— Task to complete —
Reproduce the complete set of records exactly. No picture is to appear in the copy.

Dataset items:
========

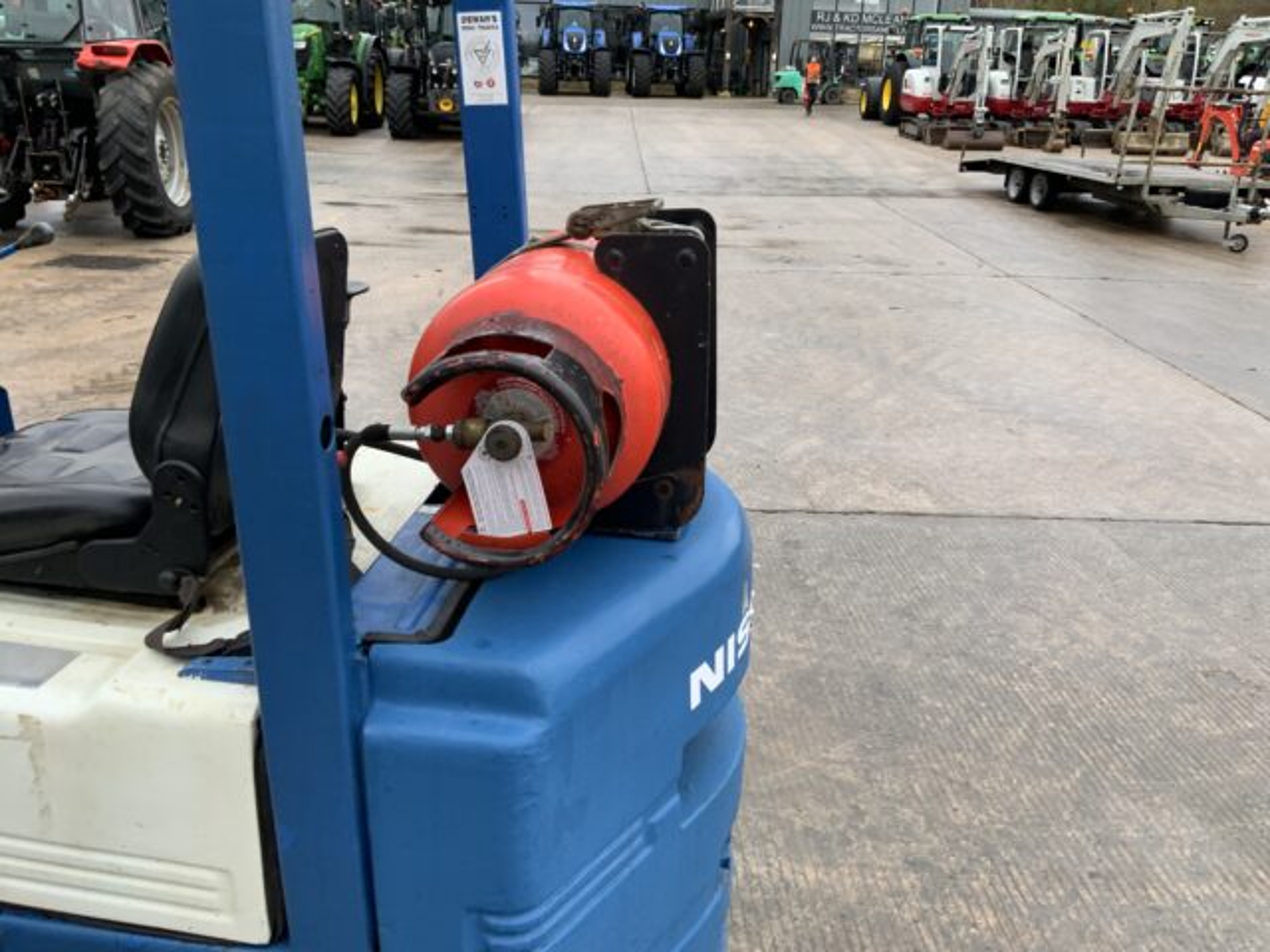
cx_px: 635
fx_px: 1064
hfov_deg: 61.7
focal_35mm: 29
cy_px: 476
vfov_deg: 48.2
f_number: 1.8
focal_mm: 3
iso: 25
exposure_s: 1/122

========

— Task output —
cx_px: 635
fx_px: 1064
hfov_deg: 61.7
focal_35mm: 29
cy_px: 476
vfov_deg: 48.2
f_number: 1.8
focal_mm: 3
iso: 25
exposure_s: 1/122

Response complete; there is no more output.